While I don't follow politics or the news in general, I am interested in the current state of religious matters. Last week I decided to check up and see how things were going with the Anglican Communion.
The answer is: not well.
During April, the Global Anglican Future Conference (GAFCON) convened in Kigali, Rwanda to discuss the conflicts that now exist between them, and the leadership of the Church of England. GAFCON subsequently issued the following statement:
Despite 25 years of persistent warnings by most Anglican Primates, repeated departures from the authority of God’s Word have torn the fabric of the Communion. These warnings were blatantly and deliberately disregarded and now without repentance this tear cannot be mended.
The latest of these departures is the majority vote by the General Synod of the Church of England in February 2023 to welcome proposals by the bishops to enable same-sex couples to receive God’s blessing. It grieves the Holy Spirit and us that the leadership of the Church of England is determined to bless sin.
Since the Lord does not bless same-sex unions, it is pastorally deceptive and blasphemous to craft prayers that invoke blessing in the name of the Father, Son and Holy Spirit.
There is no way to sugar-coat these disagreements. Either Scripture and sacred tradition are binding, or they are not.
Since those who teach will be judged more strictly (James 3:1), we call upon those provinces, dioceses and leaders who have departed from biblical orthodoxy to repent of their failure to uphold the Bible’s teaching. This includes matters such as human sexuality and marriage, the uniqueness and divinity of Christ, his bodily resurrection, his promised return, the summons to faith and repentance and the final judgment.
We long for this repentance but until they repent, our communion with them remains broken.
And there it is - the Archbishop of Canterbury has been excommunicated by 315 bishops and approximately 85 percent of the global Anglican Communion.
Even though I'm on a "news diet," I figured something of this magnitude would be big enough that I'd have heard of it before now, but of course "news" these days is what the ruling class wants us to know (which may or may not be true). It's probably deeply disturbing for them to know that the Western hedonist agenda is so deeply unpopular.
The Anglican Church is of course an odd creation, a relic of Henry VIII's obsession with producing a male heir. It's missionary activities generally followed the expansion of the British Empire, and there is a certain deep irony in the way that the C of E has now become so heretical that the fruit of its labors now reject its leadership.
There's also a certain absurdity to the fact that the specific flashpoint for this crisis is the desire of the Church of England to legitimize sodomy of all things. This is right out of a Monty Python skit. I'm imagining John Cleese standing in full episcopal regalia announcing that his faith cannot be shaking, and like Martin Luther stating "Here I stand. I can do no other." And then camera frame broadens and you see he's in a gay bar and "It's Raining Men" starts playing.
However one feels about homosexuality (or for that matter, Christianity), GAFCON's position is irrefutable:
The Bible is God’s Word written, breathed out by God as it was written by his faithful messengers (2 Timothy 3:16). It carries God’s own authority, is its own interpreter, and it does not need to be supplemented, nor can it ever be overturned by human wisdom.
Yes. Over the past five centuries, Protestantism has increasing turned into "cafeteria Christianity," where one can take only the things one wants. That's now how it works.
Of course, there have been plenty attempts to insist that the Bible was "of its time" and that in our more enlightened age, we can see how archaic and out-of-date it is.
Certainly that's what the Catholic bishops in Germany claim, and it tells us a lot more about them than they think. For a senior clergyman to claim that homosexual impulses are simply too powerful to contain is (to me at least) grounds for their immediate removal from office.
This assertion is both insulting since it states clearly that people who feel same-sex attraction are incapable of self-control and blasphemous because it assumes that God will not assist those prayerfully seeking His aid in remaining morally pure.

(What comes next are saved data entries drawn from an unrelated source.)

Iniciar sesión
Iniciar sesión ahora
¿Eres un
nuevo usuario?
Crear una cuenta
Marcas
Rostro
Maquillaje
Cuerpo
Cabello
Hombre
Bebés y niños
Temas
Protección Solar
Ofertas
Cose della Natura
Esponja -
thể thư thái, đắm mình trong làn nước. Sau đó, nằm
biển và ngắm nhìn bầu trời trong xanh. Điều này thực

What is more, if the sexual urge is implacable, why are only homosexuals granted a dispensation? What about married individuals who feel tempted to commit adultery? Should we offer blessings for committed lovers and mistresses? Where does this nonsense end?

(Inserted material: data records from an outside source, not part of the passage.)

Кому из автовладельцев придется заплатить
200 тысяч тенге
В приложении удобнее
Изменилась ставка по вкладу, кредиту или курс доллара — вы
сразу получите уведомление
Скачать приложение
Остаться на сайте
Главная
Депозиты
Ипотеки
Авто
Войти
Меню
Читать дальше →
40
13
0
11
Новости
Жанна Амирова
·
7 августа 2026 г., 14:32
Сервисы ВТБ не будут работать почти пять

Well, we now have an idea - schism and dismay. I believe GAFCON are doing what it is right. As I've said many times, there comes a point where differences in doctrine cannot be swept under the rug.
Since I brought up the German bishops (and let us not forget that they have support from American bishops as well, as well as the Jesuits), I can't help but notice that both of these drives to heresy coming from the leadership, not the laity. It is a top-down revolution, and such things rarely succeed.
Indeed, this ill-considered move by Canterbury may be the catalyst that finally ends the schism with Rome. After all, Anglican practice and theology is so similar that many senior clergy have already turned to the Catholic Church. The late Pope Benedict XVI created an Anglican Rite and ordinariate specifically to serve these people.
It would be very appropriate if this schism ultimately results in greater overall unity.